From: Matthew Brealey <thelawnet@yahoo.com>
Date: Wed, 16 Feb 2000 11:42:54 -0800
Message-ID: <38AAFDBE.2D9C@yahoo.com>
To: www-style@w3.org
Chris Lilley wrote:
> Clive Bruton wrote:
> 
> > I think then the document creator should have used alternatives, some of
> > which were guaranteed to be on the system.
> 
> The fonts guaranteed to be on the system are the five CSS generic font
> families, and ther eis noindication what these look like or even if they
> are all distinct.

More's the pity.
The font-matching algorithm says:

[T]he UA default style sheet [...] is considered to have full @font-face
rules for all fonts which the UA will use for default presentation, plus
@font-face rules for the five special generic font families (see
'font-family') defined in CSS2 [sic ([.])]
but this seems to me to be wrong.

For example, say I have P {font-family: cursive}. The UA is required to
have an @font-face rule for cursive. In Opera for example, it is mapped
to Times New Roman. This makes pages very ugly.
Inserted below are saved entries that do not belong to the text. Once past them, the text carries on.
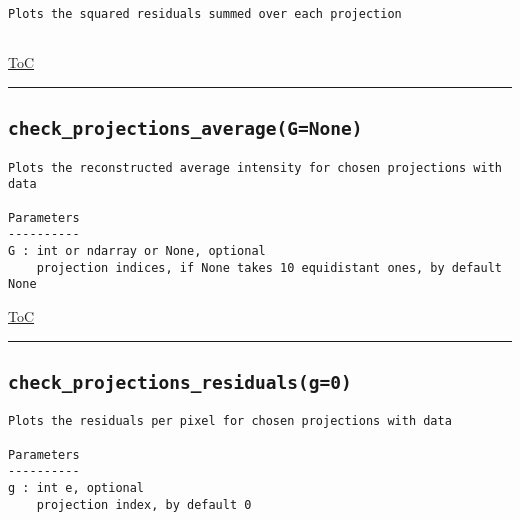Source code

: \documentclass{article}
\begin{document}
\begin{lstlisting}[language=docstring]
Plots the squared residuals summed over each projection
    
\end{lstlisting}

\begin{flushright}

\hyperref[toc]{ToC}

\end{flushright}



\vspace{5mm}

\hrule

\subsection*{\texttt{check\_projections\_average(G=None)}}
\label{fun:checkprojectionsaverage}

\begin{lstlisting}[language=docstring]
Plots the reconstructed average intensity for chosen projections with data

Parameters
----------
G : int or ndarray or None, optional
    projection indices, if None takes 10 equidistant ones, by default None
\end{lstlisting}

\begin{flushright}

\hyperref[toc]{ToC}

\end{flushright}



\vspace{5mm}

\hrule

\subsection*{\texttt{check\_projections\_residuals(g=0)}}
\label{fun:checkprojectionsresiduals}

\begin{lstlisting}[language=docstring]
Plots the residuals per pixel for chosen projections with data

Parameters
----------
g : int e, optional
    projection index, by default 0
\end{lstlisting}
\end{document}
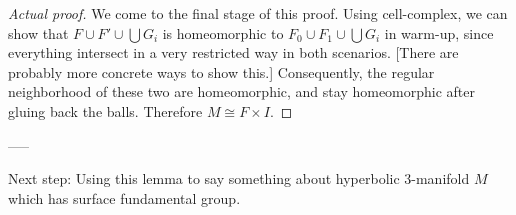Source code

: \documentclass[12pt]{amsart}
\theoremstyle{remark}
\begin{document}
\begin{proof}[Actual proof]
	We come to the final stage of this proof. Using cell-complex, we can show that \(F \cup F' \cup \bigcup G_i\) is homeomorphic to \(F_0 \cup F_1 \cup \bigcup G_i\) in warm-up, since everything intersect in a very restricted way in both scenarios. [There are probably more concrete ways to show this.] Consequently, the regular neighborhood of these two are homeomorphic, and stay homeomorphic after gluing back the balls. Therefore \(M \cong F \times I\). 
\end{proof}


-----


Next step: Using this lemma to say something about hyperbolic 3-manifold \(M\) which has surface fundamental group.
\end{document}
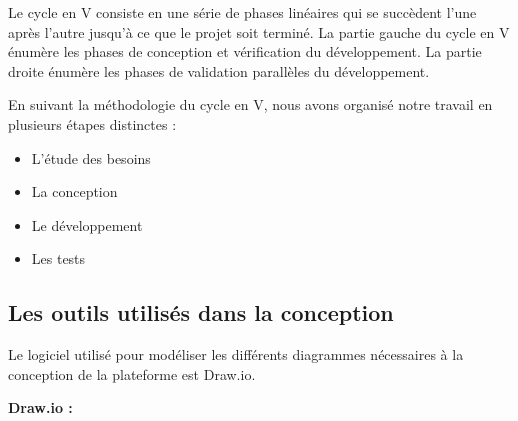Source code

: \documentclass{article}
\begin{document}
\noindent Le cycle en V consiste en une série de phases linéaires qui se succèdent l'une après l'autre jusqu'à ce que le projet soit terminé. La partie gauche du cycle en V énumère les phases de conception et vérification du développement. La partie droite énumère les phases de validation parallèles du développement.\cite{cycleV}

\noindent En suivant la méthodologie du cycle en V, nous avons organisé notre travail en plusieurs étapes distinctes :
\begin{itemize}
    \item L’étude des besoins 
    \item La conception
    \item Le développement
    \item Les tests
\end{itemize}

\subsection{Les outils utilisés dans la conception}
Le logiciel utilisé pour modéliser les différents diagrammes nécessaires à la conception de la plateforme est Draw.io.




\vspace{0,5cm}

\noindent \textbf{Draw.io \cite{drawiointerface}: }
\end{document}
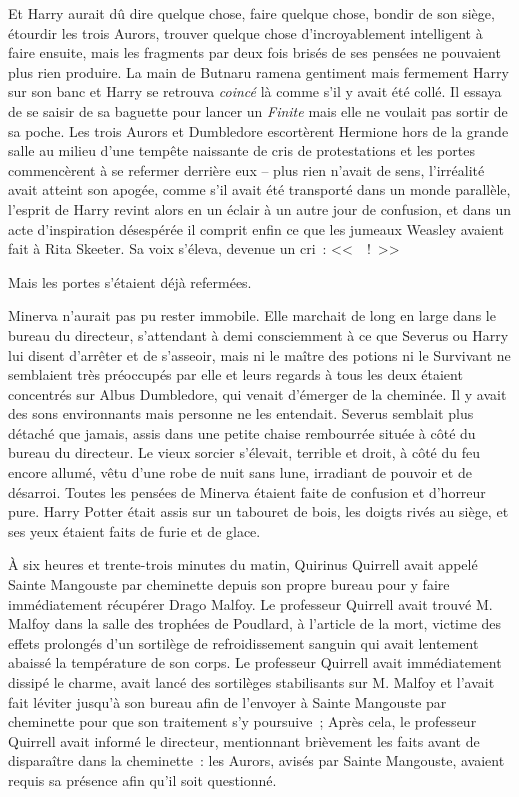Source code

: Et Harry aurait dû dire quelque chose, faire quelque chose, bondir de son siège, étourdir les trois Aurors, trouver quelque chose d'incroyablement intelligent à faire ensuite, mais les fragments par deux fois brisés de ses pensées ne pouvaient plus rien produire. La main de Butnaru ramena gentiment mais fermement Harry sur son banc et Harry se retrouva \emph{coincé} là comme s'il y avait été collé. Il essaya de se saisir de sa baguette pour lancer un \emph{Finite} mais elle ne voulait pas sortir de sa poche. Les trois Aurors et Dumbledore escortèrent Hermione hors de la grande salle au milieu d'une tempête naissante de cris de protestations et les portes commencèrent à se refermer derrière eux -- plus rien n'avait de sens, l'irréalité avait atteint son apogée, comme s'il avait été transporté dans un monde parallèle, l'esprit de Harry revint alors en un éclair à un autre jour de confusion, et dans un acte d'inspiration désespérée il comprit enfin ce que les jumeaux Weasley avaient fait à Rita Skeeter. Sa voix s'éleva, devenue un cri~: <<~~!~>>

Mais les portes s'étaient déjà refermées.

\later

Minerva n'aurait pas pu rester immobile. Elle marchait de long en large dans le bureau du directeur, s'attendant à demi consciemment à ce que Severus ou Harry lui disent d'arrêter et de s'asseoir, mais ni le maître des potions ni le Survivant ne semblaient très préoccupés par elle et leurs regards à tous les deux étaient concentrés sur Albus Dumbledore, qui venait d'émerger de la cheminée. Il y avait des sons environnants mais personne ne les entendait. Severus semblait plus détaché que jamais, assis dans une petite chaise rembourrée située à côté du bureau du directeur. Le vieux sorcier s'élevait, terrible et droit, à côté du feu encore allumé, vêtu d'une robe de nuit sans lune, irradiant de pouvoir et de désarroi. Toutes les pensées de Minerva étaient faite de confusion et d'horreur pure. Harry Potter était assis sur un tabouret de bois, les doigts rivés au siège, et ses yeux étaient faits de furie et de glace.

À six heures et trente-trois minutes du matin, Quirinus Quirrell avait appelé Sainte Mangouste par cheminette depuis son propre bureau pour y faire immédiatement récupérer Drago Malfoy. Le professeur Quirrell avait trouvé M. Malfoy dans la salle des trophées de Poudlard, à l'article de la mort, victime des effets prolongés d'un sortilège de refroidissement sanguin qui avait lentement abaissé la température de son corps. Le professeur Quirrell avait immédiatement dissipé le charme, avait lancé des sortilèges stabilisants sur M. Malfoy et l'avait fait léviter jusqu'à son bureau afin de l'envoyer à Sainte Mangouste par cheminette pour que son traitement s'y poursuive~; Après cela, le professeur Quirrell avait informé le directeur, mentionnant brièvement les faits avant de disparaître dans la cheminette~: les Aurors, avisés par Sainte Mangouste, avaient requis sa présence afin qu'il soit questionné.


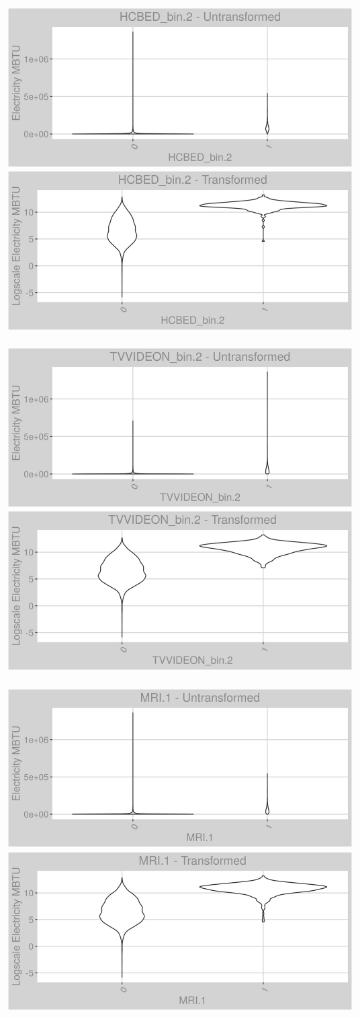 \FloatBarrier
\newpage
\begin{figure}
\centering
\begin{subfigure}{1\textwidth}
\centering
\includegraphics[width=.49\textwidth, height=0.3\textheight]{Images/electricity_var_original_3.png}
\includegraphics[width=.49\textwidth, height=0.3\textheight]{Images/electricity_var_transformed_3.png}
\end{subfigure}
\begin{subfigure}{1\textwidth}
\centering
\includegraphics[width=.49\textwidth, height=0.3\textheight]{Images/electricity_var_original_4.png}
\includegraphics[width=.49\textwidth, height=0.3\textheight]{Images/electricity_var_transformed_4.png}
\end{subfigure}
\begin{subfigure}{1\textwidth}
\centering
\includegraphics[width=.49\textwidth, height=0.3\textheight]{Images/electricity_var_original_5.png}
\includegraphics[width=.49\textwidth, height=0.3\textheight]{Images/electricity_var_transformed_5.png}
\end{subfigure}
\end{figure}

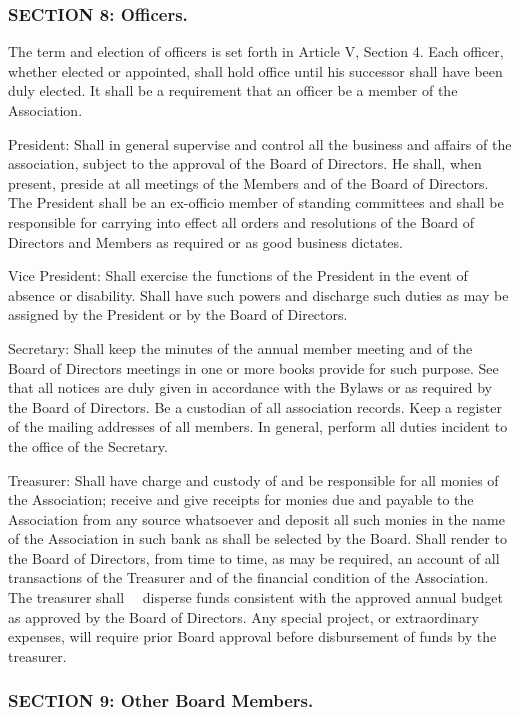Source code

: \subsubsection{SECTION 8: Officers.}
The term and election of officers is set forth in Article V, Section
4. Each officer, whether elected or appointed, shall hold office until
his successor shall have been duly elected. It shall be a requirement
that an officer be a member of the Association.

President:  Shall in general supervise and control all the business
and affairs of the association, subject to the approval of the Board of
Directors. He shall, when present, preside at all meetings of the Members
and of the Board of Directors. The President shall be an ex-officio
member of standing committees and shall be responsible for carrying into
effect all orders and resolutions of the Board of Directors and Members
as required or as good business dictates.

Vice President: Shall exercise the functions of the President in the
event of absence or disability. Shall have such powers and discharge such
duties as may be assigned by the President or by the Board of Directors.

Secretary: Shall keep the minutes of the annual member meeting and of
the Board of Directors meetings in one or more books provide for such
purpose. See that all notices are duly given in accordance with the
Bylaws or as required by the Board of Directors. Be a custodian of
all association records. Keep a register of the mailing addresses of
all members. In general, perform all duties incident to the office of
the Secretary.

Treasurer: Shall have charge and custody of and be responsible for all
monies of the Association; receive and give receipts for monies due and
payable to the Association from any source whatsoever and deposit all such
monies in the name of the Association in such bank as shall be selected
by the Board. Shall render to the Board of Directors, from time to time,
as may be required, an account of all transactions of the Treasurer
and of the financial condition of the Association. The treasurer shall
   disperse funds consistent with the approved annual budget as
approved by the Board of Directors. Any special project, or extraordinary
expenses, will require prior Board approval before disbursement of funds
by the treasurer.

\subsubsection{SECTION 9: Other Board Members.}


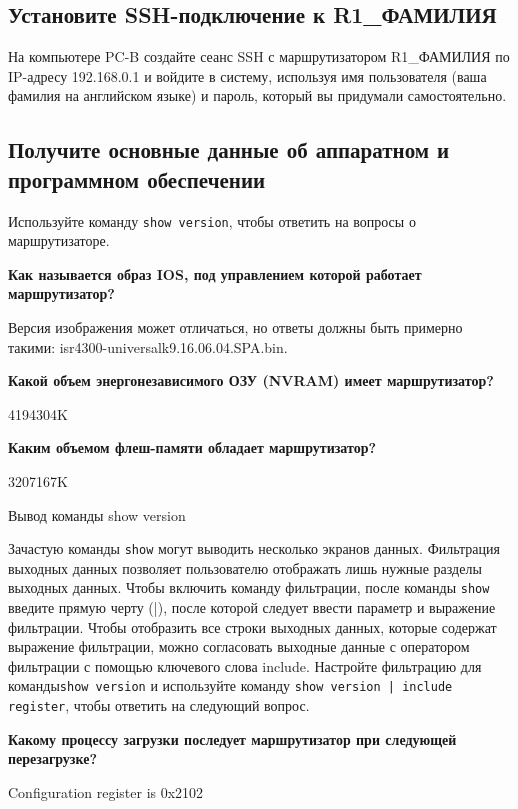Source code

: \subsection{Установите SSH-подключение к R1\_ФАМИЛИЯ}

На компьютере PC-B создайте сеанс SSH с маршрутизатором R1\_ФАМИЛИЯ
по IP-адресу 192.168.0.1 и войдите в систему, используя имя пользователя
(ваша фамилия на английском языке) и пароль,
который вы придумали самостоятельно.

\subsection{Получите основные данные об аппаратном и программном обеспечении}

Используйте команду \texttt{show version},
чтобы ответить на вопросы о маршрутизаторе.

\textbf{Как называется образ IOS,
под управлением которой работает маршрутизатор?}

Версия изображения может отличаться, но ответы должны быть примерно такими:
isr4300-universalk9.16.06.04.SPA.bin.

\textbf{Какой объем энергонезависимого ОЗУ (NVRAM) имеет маршрутизатор?}

4194304K

\textbf{Каким объемом флеш-памяти обладает маршрутизатор?}

3207167K

\begin{image}
	\caption{Вывод команды show version}
\end{image}

Зачастую команды \texttt{show} могут выводить несколько экранов данных.
Фильтрация выходных данных позволяет пользователю отображать
лишь нужные разделы выходных данных.
Чтобы включить команду фильтрации, после команды \texttt{show}
введите прямую черту (|),
после которой следует ввести параметр и выражение фильтрации.
Чтобы отобразить все строки выходных данных,
которые содержат выражение фильтрации,
можно согласовать выходные данные с оператором фильтрации
с помощью ключевого слова include.
Настройте фильтрацию для команды\texttt{show version} 
и используйте команду \texttt{show version | include register},
чтобы ответить на следующий вопрос.

\textbf{Какому процессу загрузки последует маршрутизатор
при следующей перезагрузке?}

Configuration register is 0x2102

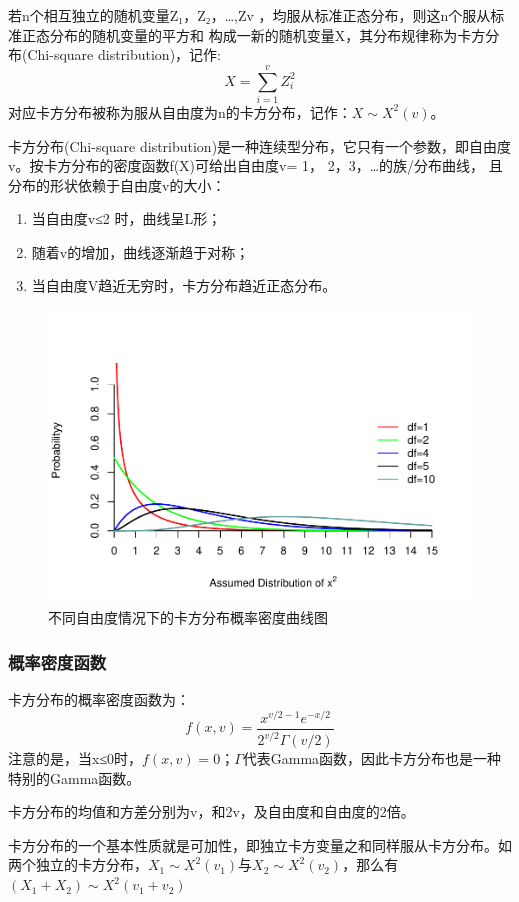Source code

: \documentclass[
]{article}
\providecommand{\tightlist}{%
  \setlength{\itemsep}{0pt}\setlength{\parskip}{0pt}}
\begin{document}
若n个相互独立的随机变量Z₁，Z₂，\ldots,Zv ，均服从标准正态分布，则这n个服从标准正态分布的随机变量的平方和
构成一新的随机变量X，其分布规律称为卡方分布(Chi-square distribution)，记作:
\[X=\sum_{i=1}^vZ_i^2\]
对应卡方分布被称为服从自由度为n的卡方分布，记作：\(X \sim X^2(v)\)。

卡方分布(Chi-square distribution)是一种连续型分布，它只有一个参数，即自由度v。按卡方分布的密度函数f(X)可给出自由度v= 1， 2，3，\ldots 的族/分布曲线，
且分布的形状依赖于自由度v的大小：

\begin{enumerate}
\def\labelenumi{\arabic{enumi}.}
\tightlist
\item
  当自由度v≤2 时，曲线呈L形；
\item
  随着v的增加，曲线逐渐趋于对称；
\item
  当自由度V趋近无穷时，卡方分布趋近正态分布。
\end{enumerate}

\begin{figure}

{\centering \includegraphics[width=0.55\linewidth]{figs/chisquaredfig} 

}

\caption{不同自由度情况下的卡方分布概率密度曲线图}\label{fig:chisquaredfig}
\end{figure}

\hypertarget{ux6982ux7387ux5bc6ux5ea6ux51fdux6570}{%
\subsubsection{概率密度函数}\label{ux6982ux7387ux5bc6ux5ea6ux51fdux6570}}

卡方分布的概率密度函数为：
\[f(x,v)=\frac{x^{v/2-1}e^{-x/2}}{2^{v/2}\Gamma(v/2)}\]
注意的是，当x≤0时，\(f(x,v)=0\)；\(\Gamma\)代表Gamma函数，因此卡方分布也是一种特别的Gamma函数。

卡方分布的均值和方差分别为v，和2v，及自由度和自由度的2倍。

卡方分布的一个基本性质就是可加性，即独立卡方变量之和同样服从卡方分布。如两个独立的卡方分布，\(X_1 \sim X^2(v_1)\)与\(X_2 \sim X^2(v_2)\)，那么有
\((X_1+X_2) \sim X^2(v_1+v_2)\)
\end{document}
I think it would be better to allow P {font-family: cursive,
sans-serif}, and not have the necessity of five @font-face rules.

Further to this, imagine you want an oblique font if possible, but an
italic one failing that. There is no way to express this - italic is
matched by oblique fonts, but oblique fonts not by italic ones:

<q>
'font-style' is tried first. 'italic' will be satisfied if there is
either a face in the UA's font database labeled with the CSS keyword
'italic' (preferred) or 'oblique'. Otherwise the values must be matched
exactly or font-style will fail.
</q>

This severely limits the utility of font-style: oblique because most
people don't have oblique fonts, and for these people it would be useful
to state that an italic one should be used instead; e.g., by the
(backwards-incompatible) font-style: oblique, italic.